# am i skinny fat or just plain skinny? + training/diet help!



## kaos_nw (Jul 9, 2008)

Hi everyone basically ive recently come back to training (about 17 weeks ago) after a while off due to illness, i lost a hell of alot of weight (including muscle!) and came back to training looking and feeling sick & weak :cursing:

now since being back ive been on stronglifts 5x5 to try and build some strength before moving onto HST or similar

I really want to pack on muscle but avoid putting on fat so i decided to lean bulk

my stats are

age -20

weight 69kg

height 6'3

so i started training and progressing well, cleaned up my diet and started eating more, (before i started training again i was averaging on 1300-1450 cals a day!)

i bumped it up to 2000/2300 on non-wo/wo days

i didnt gain any weight so 6 weeks ago i bumped my intake upto 2500 everyday,

at least 170g protein

roughly 300g carbs

and ive gained rougly 0.6lb a week so i think this calorie level is good for me at the moment as im not back at uni yet so not that active during the days apart from gym!

ive added some pics here to see if anyone can tell me if im skinny fat or just skinny and also possibly guess bf%

also i know my diets far far far from perfect! but its not as bad as it could be for e.g. heres todays diet (im not having the usual 6 meals a day atm as im not back at uni yet so i prefer to graze on little bits throughout the whole day  )

*breakfast*

30g whey water

50g oats (porridge with water water) frozen berries

apple

EPA fish oil

kcal- 318

fat-5

carb-35

pro-30

*snack*

chicken salad pitta

kcal- 198

fat-8

carb-29

pro-13

*lunch*

beans reduced salt sugar

burgen bread x 1

kcal- 325

fat-4

carb-45

pro-25

*snack*

cyclone protein bar

kcal- 215

fat-6

carb-13

pro-23

*dinner *

chicken pepper onion

pitta bread

epa fish oil

kcal- 321

fat-9

carb-35

pro-33

*snack*

musli 50g

milk 170g

kcal- 270

fat-14

carb-34

pro-7

2 x boiled eggs

kcal- 173

fat-12

carb-1

pro-14

totals = cals - 1967 fat-59 carbs-199 pro-149

(ill try and eat another 500 kcal before bed!)

so any advice or input on my routine/diet/pics/life? 

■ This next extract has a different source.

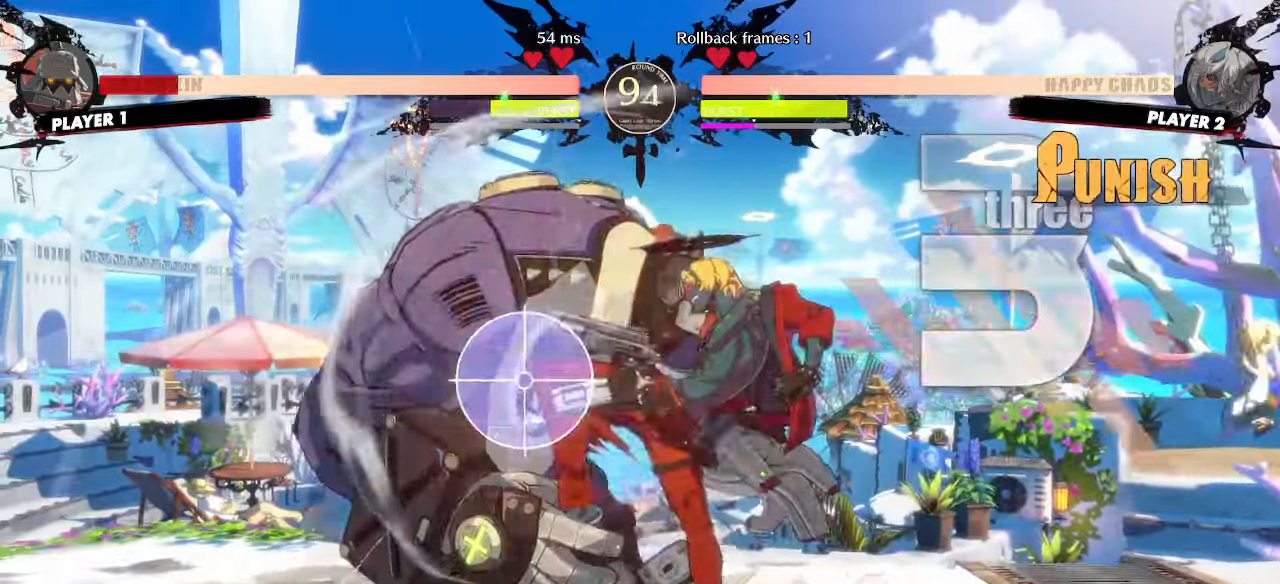
{"buttons": [], "events": [[267, "DPAD_RIGHT", "down"], [300, "DPAD_DOWN", "up"], [367, "DPAD_RIGHT", "up"]]}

also im still on prednisolone for my illness, which is a corticosteroid which i belive is catabolic :cursing: just a shot in the dark but has anyone been on these and gained muscle?


----------



## kaos_nw (Jul 9, 2008)

damnn can somone make those pics smaller?


----------



## Scrappy (May 5, 2008)

Alryt mate, if size is your aim you need more in your diet, 3-4 solid meals, and the 2-3 shakes inbetween, try makin ur own weight gainer, whey oats p.butter banana i used to take, tasted gud.


----------



## Jux (Jul 23, 2008)

Where is this fat you speak of?


----------



## kaos_nw (Jul 9, 2008)

cheers mate, i do make a weight gainer when im out and about but do my calories seem alright? i mean for a lean bulk does 0.6lb gained a week sound ok?

ive gone from 67.2 to 69 in 6 weeks, i dont wanna put on fat and have to go on a cut


----------



## kaos_nw (Jul 9, 2008)

LloydOfGrimsby said:


> Where is this fat you speak of?


lol soz mate its from the side but it only let me upload 5 pics, gimmie 2 mins ill upload one now


----------



## Jux (Jul 23, 2008)

Up your calorie intake by about 600-1000 ..... Ditch maximuscle products, they're just ripping you off. 4-6 solid meals a day and you'll be adding some serious lean muscle to your frame.

Im astonished you've managed to gain on the calories you have atm.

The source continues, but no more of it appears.